Avant de m’y engager, il faut rappeler que le terme de
« synthèse » a bien d’autres résonances, en particulier philosophiques,
et tout spécialement deleuziennes.
On sait ainsi - voir le séminaire Musique &
philosophie de cette année – que Deleuze a
proposé la distinction de trois types de synthèses (connective, conjonctive et
disjonctive) et que la synthèse disjonctive constitue un de ses principaux
concepts philosophiques.
Je ne vais pas m’étendre ici sur ce point, pourtant fort
passionnant, en particulier pour nous musiciens.
Je me référerai ici à la synthèse au sens où l’on parle de
synthèse sonore, et en particulier par modulation d’amplitude ou de fréquence.
Mon hypothèse sera que la mélodie infinie est, pour Wagner,
un opérateur privilégié de synthèse des différents arts convoqués dans son
œuvre.
Je ne soutiens pas que la mélodie infinie est le seul
opérateur de synthèse chez Wagner : en un sens l’orchestre l’est
également, mais ici en un autre sens qu’acoustique.
Je propose simplement d’investir la mélodie infinie en la
comprenant comme un des ces opérateurs de synthèse, plus encore : comme un
opérateur privilégié.
Pourquoi ?
En raison d’abord de ce fait qu’on ne doit pas
sous-estimer : la voix est un opérateur de synthèse « naturel »
par le fait que c’est la même voix qui parle et qui chante ; ici
tout du moins, c’est bien la même voix qui parle le texte et exprime l’action
théâtrale et qui chante la musique. L’organe-voix est ainsi ipso facto un
organe synthétique, mettant ensemble
action, texte et musique.
Or la voix est chez Wagner productrice de la mélodie
infinie.
D’où l’hypothèse de travail suivante : la mélodie
infinie est l’opérateur privilégié de la synthèse entre arts visée par Wagner
et il nous faut comprendre la qualité propre de cette mélodie infinie comme
relevant d’une telle synthèse.

■ EXTRAITS DE DONNÉES:

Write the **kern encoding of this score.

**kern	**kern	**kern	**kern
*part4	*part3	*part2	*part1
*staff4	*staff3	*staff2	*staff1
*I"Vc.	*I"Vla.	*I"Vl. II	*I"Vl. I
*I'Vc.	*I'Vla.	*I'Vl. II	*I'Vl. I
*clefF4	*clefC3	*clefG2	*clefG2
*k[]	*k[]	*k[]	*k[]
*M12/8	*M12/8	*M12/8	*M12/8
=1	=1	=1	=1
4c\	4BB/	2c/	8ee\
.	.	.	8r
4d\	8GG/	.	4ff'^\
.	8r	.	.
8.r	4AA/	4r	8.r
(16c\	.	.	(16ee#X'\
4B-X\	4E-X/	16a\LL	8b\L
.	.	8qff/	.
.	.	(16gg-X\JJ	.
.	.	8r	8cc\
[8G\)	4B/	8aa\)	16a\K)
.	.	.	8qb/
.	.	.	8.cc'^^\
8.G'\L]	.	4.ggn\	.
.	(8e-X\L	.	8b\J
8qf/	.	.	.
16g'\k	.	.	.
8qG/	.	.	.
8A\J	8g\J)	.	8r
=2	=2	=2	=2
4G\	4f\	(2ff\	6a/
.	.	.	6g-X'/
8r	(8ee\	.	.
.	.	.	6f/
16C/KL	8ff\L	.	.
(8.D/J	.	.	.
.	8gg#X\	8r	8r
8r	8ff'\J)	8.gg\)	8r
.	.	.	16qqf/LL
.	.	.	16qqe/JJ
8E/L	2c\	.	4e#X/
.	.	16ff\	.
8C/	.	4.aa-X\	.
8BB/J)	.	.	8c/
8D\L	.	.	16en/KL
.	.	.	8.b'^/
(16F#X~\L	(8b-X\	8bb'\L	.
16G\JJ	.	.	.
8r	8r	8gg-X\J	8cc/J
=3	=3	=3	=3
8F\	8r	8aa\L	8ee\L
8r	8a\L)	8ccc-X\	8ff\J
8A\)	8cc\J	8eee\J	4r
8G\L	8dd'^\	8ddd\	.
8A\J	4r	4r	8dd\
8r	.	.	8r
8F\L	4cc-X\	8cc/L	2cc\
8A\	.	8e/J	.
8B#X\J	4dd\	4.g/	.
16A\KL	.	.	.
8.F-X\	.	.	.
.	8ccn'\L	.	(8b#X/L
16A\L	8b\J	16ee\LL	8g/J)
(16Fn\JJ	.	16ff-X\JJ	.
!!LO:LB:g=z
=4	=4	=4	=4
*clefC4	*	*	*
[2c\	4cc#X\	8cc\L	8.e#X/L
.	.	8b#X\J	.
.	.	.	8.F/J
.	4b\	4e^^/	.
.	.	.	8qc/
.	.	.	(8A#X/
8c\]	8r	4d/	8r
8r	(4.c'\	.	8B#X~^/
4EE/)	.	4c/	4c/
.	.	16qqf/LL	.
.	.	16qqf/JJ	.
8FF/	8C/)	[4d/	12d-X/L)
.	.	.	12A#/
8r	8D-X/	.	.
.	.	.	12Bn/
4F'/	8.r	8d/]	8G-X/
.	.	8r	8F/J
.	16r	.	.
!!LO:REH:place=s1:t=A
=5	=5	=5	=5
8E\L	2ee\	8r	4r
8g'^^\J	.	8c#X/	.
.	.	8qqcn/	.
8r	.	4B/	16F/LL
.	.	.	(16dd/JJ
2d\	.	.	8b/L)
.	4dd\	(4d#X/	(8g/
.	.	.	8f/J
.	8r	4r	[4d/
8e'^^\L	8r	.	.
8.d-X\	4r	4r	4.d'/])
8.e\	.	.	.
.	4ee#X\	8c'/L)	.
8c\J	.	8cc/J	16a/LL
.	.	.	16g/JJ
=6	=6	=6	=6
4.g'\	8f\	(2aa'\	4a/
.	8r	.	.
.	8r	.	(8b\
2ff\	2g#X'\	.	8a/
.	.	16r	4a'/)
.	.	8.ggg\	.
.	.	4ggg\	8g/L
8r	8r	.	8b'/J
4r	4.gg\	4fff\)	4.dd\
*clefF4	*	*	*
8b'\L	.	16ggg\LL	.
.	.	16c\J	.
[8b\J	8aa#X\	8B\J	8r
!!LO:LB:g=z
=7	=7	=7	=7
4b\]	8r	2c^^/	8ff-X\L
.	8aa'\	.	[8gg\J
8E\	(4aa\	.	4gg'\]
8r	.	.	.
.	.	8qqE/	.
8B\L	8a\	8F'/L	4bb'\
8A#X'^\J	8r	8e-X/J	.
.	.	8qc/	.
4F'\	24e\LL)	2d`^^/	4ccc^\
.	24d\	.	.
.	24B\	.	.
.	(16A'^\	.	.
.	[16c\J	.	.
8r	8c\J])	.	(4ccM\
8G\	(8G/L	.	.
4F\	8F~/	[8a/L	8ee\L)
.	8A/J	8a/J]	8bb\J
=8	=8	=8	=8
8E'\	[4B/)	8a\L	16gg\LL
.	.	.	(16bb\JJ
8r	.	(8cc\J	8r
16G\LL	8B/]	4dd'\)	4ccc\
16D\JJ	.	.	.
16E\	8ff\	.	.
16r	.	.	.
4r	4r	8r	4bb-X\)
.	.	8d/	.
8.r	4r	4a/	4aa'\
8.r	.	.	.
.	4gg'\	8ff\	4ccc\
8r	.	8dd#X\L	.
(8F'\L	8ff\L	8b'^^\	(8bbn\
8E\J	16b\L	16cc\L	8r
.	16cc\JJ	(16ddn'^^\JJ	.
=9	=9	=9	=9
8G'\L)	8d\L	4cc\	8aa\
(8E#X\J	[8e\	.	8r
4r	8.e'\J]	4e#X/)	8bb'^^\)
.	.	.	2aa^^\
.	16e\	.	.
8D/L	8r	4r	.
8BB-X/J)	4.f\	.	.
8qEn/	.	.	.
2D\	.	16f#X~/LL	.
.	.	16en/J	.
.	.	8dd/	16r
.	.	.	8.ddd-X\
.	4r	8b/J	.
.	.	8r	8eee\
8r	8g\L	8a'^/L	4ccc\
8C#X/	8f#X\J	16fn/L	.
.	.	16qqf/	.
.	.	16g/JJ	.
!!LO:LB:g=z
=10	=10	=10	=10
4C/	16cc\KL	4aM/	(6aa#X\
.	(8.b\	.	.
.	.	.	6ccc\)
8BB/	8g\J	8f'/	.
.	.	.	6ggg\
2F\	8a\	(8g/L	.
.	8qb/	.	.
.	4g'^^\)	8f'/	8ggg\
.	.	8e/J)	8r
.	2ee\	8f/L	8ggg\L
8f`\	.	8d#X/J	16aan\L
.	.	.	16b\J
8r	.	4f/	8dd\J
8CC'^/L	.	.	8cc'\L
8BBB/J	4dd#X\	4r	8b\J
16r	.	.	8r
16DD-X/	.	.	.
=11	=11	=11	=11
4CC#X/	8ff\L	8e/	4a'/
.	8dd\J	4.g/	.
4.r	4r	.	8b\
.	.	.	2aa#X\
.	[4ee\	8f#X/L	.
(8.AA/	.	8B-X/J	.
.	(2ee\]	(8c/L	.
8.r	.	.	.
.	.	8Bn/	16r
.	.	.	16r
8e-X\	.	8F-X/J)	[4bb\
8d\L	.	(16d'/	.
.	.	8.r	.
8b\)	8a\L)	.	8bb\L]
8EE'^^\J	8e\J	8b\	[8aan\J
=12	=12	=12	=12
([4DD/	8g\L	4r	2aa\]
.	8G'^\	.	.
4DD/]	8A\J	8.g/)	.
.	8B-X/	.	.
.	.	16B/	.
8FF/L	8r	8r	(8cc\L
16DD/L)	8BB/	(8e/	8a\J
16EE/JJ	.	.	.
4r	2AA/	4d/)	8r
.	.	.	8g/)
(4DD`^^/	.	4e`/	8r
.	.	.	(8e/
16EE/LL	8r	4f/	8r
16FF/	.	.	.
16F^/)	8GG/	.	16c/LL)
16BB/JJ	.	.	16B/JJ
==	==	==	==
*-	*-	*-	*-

■ EXERCICE 1: Recopiez fidèlement le passage fourni, en commençant à « Je ne vais pas » et en terminant à « opérateur privilégié. ».
■ EXERCICE 2: D'après le passage fourni, pourquoi la mélodie infinie serait-elle un opérateur privilégié de synthèse chez Wagner ? Répondez en une à trois phrases.
■ EXERCICE 3: Selon le passage fourni, quels sont les trois types de synthèses distingués par Deleuze ?

■ RÉPONSE 1:
Je ne vais pas m’étendre ici sur ce point, pourtant fort
passionnant, en particulier pour nous musiciens.
Je me référerai ici à la synthèse au sens où l’on parle de
synthèse sonore, et en particulier par modulation d’amplitude ou de fréquence.
Mon hypothèse sera que la mélodie infinie est, pour Wagner,
un opérateur privilégié de synthèse des différents arts convoqués dans son
œuvre.
Je ne soutiens pas que la mélodie infinie est le seul
opérateur de synthèse chez Wagner : en un sens l’orchestre l’est
également, mais ici en un autre sens qu’acoustique.
Je propose simplement d’investir la mélodie infinie en la
comprenant comme un des ces opérateurs de synthèse, plus encore : comme un
opérateur privilégié.

■ RÉPONSE 2: La voix est un opérateur de synthèse « naturel ». C'est en effet la même voix qui parle le texte, exprime l'action théâtrale et chante la musique, réunissant ainsi action, texte et musique. Or, chez Wagner, c'est la voix qui produit la mélodie infinie.

■ RÉPONSE 3: Connective, conjonctive et disjonctive.